It’s difficult to gauge how the housing market viewed the Federal Reserve’s decision to keep acquiring mortgage-backed securities and Treasurys at its current pace on Wednesday.
After all, investors and the housing market do receive some fringe benefits from the monthly sugar injection of MBS purchases and from rates staying artificially low as the Fed buys up agency MBS, while simultaneously keeping the federal funds rate near zero.
But despite these lingering benefits, the HW 30 index – a compilation of housing and mortgage finance stocks – fell in the wake of the Fed’s announcement.

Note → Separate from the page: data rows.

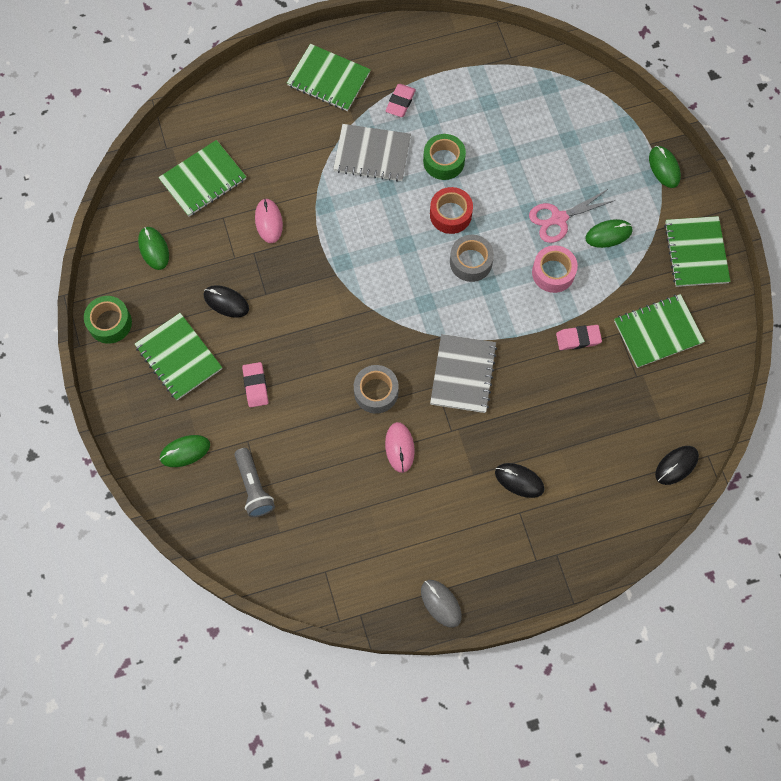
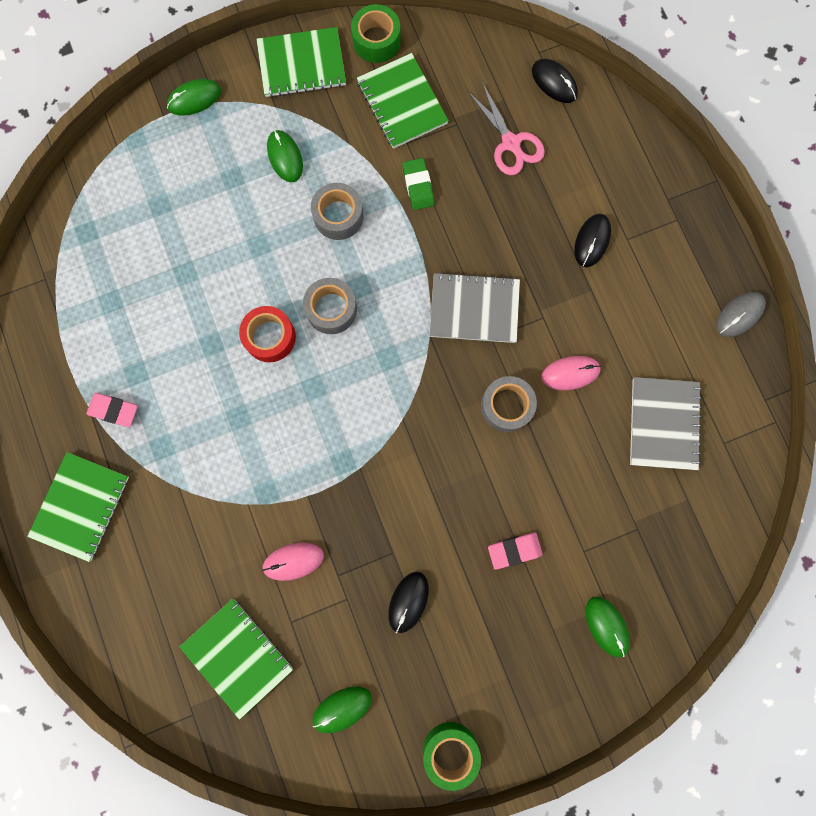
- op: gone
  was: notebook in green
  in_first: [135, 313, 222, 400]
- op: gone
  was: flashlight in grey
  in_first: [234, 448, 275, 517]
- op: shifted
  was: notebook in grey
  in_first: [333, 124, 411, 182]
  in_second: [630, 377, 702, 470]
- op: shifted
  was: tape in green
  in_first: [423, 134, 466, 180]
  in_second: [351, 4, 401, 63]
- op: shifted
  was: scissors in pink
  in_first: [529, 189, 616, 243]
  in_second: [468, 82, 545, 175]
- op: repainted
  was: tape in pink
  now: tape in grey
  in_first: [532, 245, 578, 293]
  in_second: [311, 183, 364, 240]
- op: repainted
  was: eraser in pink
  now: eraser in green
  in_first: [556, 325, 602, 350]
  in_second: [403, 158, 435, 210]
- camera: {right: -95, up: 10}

All the major HW homebuilders – including Toll Brothers (TOL), Lennar (LEN) and D.R. Horton (DHI) – tumbled, finishing down 1.64%, nearly 2% and 2.25%, respectively.
Perhaps, what spooked homebuilding investors is the Fed’s own reluctance to declare the housing market fully recovered. In its latest update, members of the Federal Open Market Committee showed some skepticism about the overall state of the economy.
For starters, the unemployment rate remained elevated.
Furthermore, the Fed says current data suggests "household spending and business fixed investment advanced, while the recovery in the housing sector slowed somewhat in recent months."
The above statement may have sparked new fears, hitting stocks related to home buying and mortgages.
The list of falling stocks included, lender Impaq Mortgage Holdings (IMH), and MOVE Inc. (MOVE), the parent of realtor.com, which alone fell more than 4%.
Real estate website Zillow (Z) also finished down roughly 2%.
Overall, a strong majority of the stocks making up the HW 30 index fell on Wednesday.